### WHAT TO PRODUCE
Type out the whole listing again exactly, pictures omitted.

### EXERCISE MATERIALS

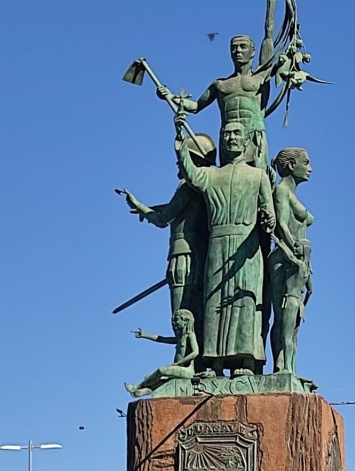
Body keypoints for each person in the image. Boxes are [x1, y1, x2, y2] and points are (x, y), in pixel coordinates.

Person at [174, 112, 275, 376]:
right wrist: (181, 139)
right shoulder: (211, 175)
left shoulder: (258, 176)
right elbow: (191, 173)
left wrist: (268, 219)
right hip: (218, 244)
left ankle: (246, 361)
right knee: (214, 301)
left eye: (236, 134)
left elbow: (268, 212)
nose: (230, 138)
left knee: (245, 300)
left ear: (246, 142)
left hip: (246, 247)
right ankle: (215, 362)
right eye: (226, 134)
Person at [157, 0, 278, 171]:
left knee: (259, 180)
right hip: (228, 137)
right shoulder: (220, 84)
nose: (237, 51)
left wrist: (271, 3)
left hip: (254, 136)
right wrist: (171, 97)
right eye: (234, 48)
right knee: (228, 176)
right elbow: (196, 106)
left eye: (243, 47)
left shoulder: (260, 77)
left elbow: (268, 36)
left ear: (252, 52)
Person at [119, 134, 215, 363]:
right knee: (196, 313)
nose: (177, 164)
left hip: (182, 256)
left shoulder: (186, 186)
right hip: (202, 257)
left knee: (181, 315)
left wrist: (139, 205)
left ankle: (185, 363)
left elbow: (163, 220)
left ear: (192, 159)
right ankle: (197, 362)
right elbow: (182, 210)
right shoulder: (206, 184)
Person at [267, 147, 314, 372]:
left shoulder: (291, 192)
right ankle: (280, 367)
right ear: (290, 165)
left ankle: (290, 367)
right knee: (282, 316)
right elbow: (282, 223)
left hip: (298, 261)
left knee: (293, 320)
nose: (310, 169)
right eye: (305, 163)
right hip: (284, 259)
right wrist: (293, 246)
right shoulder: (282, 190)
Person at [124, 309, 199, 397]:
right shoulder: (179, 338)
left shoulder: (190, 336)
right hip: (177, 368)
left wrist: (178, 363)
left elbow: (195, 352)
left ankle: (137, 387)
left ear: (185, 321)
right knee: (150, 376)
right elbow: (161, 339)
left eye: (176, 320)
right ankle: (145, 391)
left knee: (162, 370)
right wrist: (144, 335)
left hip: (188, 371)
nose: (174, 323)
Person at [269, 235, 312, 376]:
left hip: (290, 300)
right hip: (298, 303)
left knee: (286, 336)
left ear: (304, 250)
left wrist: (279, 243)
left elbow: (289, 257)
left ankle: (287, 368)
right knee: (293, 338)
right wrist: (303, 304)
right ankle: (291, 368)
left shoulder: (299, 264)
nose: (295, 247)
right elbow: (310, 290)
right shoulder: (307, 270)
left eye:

### WRITTEN ANSWER
Body keypoints for each person in the image. Boxes are [x1, y1, x2, y2] and points are (x, y), in pixel coordinates.

Person at [174, 112, 275, 376]:
right wrist: (181, 139)
right shoulder: (211, 175)
left shoulder: (258, 176)
right elbow: (191, 173)
left wrist: (268, 219)
right hip: (218, 244)
left ankle: (246, 361)
right knee: (214, 301)
left eye: (236, 134)
left elbow: (268, 212)
nose: (230, 138)
left knee: (245, 300)
left ear: (246, 142)
left hip: (246, 247)
right ankle: (215, 362)
right eye: (226, 134)
Person at [157, 0, 278, 171]:
left knee: (259, 180)
right hip: (228, 137)
right shoulder: (220, 84)
nose: (237, 51)
left wrist: (271, 3)
left hip: (254, 136)
right wrist: (171, 97)
right eye: (234, 48)
right knee: (228, 176)
right elbow: (196, 106)
left eye: (243, 47)
left shoulder: (260, 77)
left elbow: (268, 36)
left ear: (252, 52)
Person at [119, 134, 215, 363]:
right knee: (196, 313)
nose: (177, 164)
left hip: (182, 256)
left shoulder: (186, 186)
right hip: (202, 257)
left knee: (181, 315)
left wrist: (139, 205)
left ankle: (185, 363)
left elbow: (163, 220)
left ear: (192, 159)
right ankle: (197, 362)
right elbow: (182, 210)
right shoulder: (206, 184)
Person at [267, 147, 314, 372]:
left shoulder: (291, 192)
right ankle: (280, 367)
right ear: (290, 165)
left ankle: (290, 367)
right knee: (282, 316)
right elbow: (282, 223)
left hip: (298, 261)
left knee: (293, 320)
nose: (310, 169)
right eye: (305, 163)
right hip: (284, 259)
right wrist: (293, 246)
right shoulder: (282, 190)
Person at [124, 309, 199, 397]:
right shoulder: (179, 338)
left shoulder: (190, 336)
right hip: (177, 368)
left wrist: (178, 363)
left elbow: (195, 352)
left ankle: (137, 387)
left ear: (185, 321)
right knee: (150, 376)
right elbow: (161, 339)
left eye: (176, 320)
right ankle: (145, 391)
left knee: (162, 370)
right wrist: (144, 335)
left hip: (188, 371)
nose: (174, 323)
Person at [269, 235, 312, 376]:
left hip: (290, 300)
right hip: (298, 303)
left knee: (286, 336)
left ear: (304, 250)
left wrist: (279, 243)
left elbow: (289, 257)
left ankle: (287, 368)
right knee: (293, 338)
right wrist: (303, 304)
right ankle: (291, 368)
left shoulder: (299, 264)
nose: (295, 247)
right elbow: (310, 290)
right shoulder: (307, 270)
left eye:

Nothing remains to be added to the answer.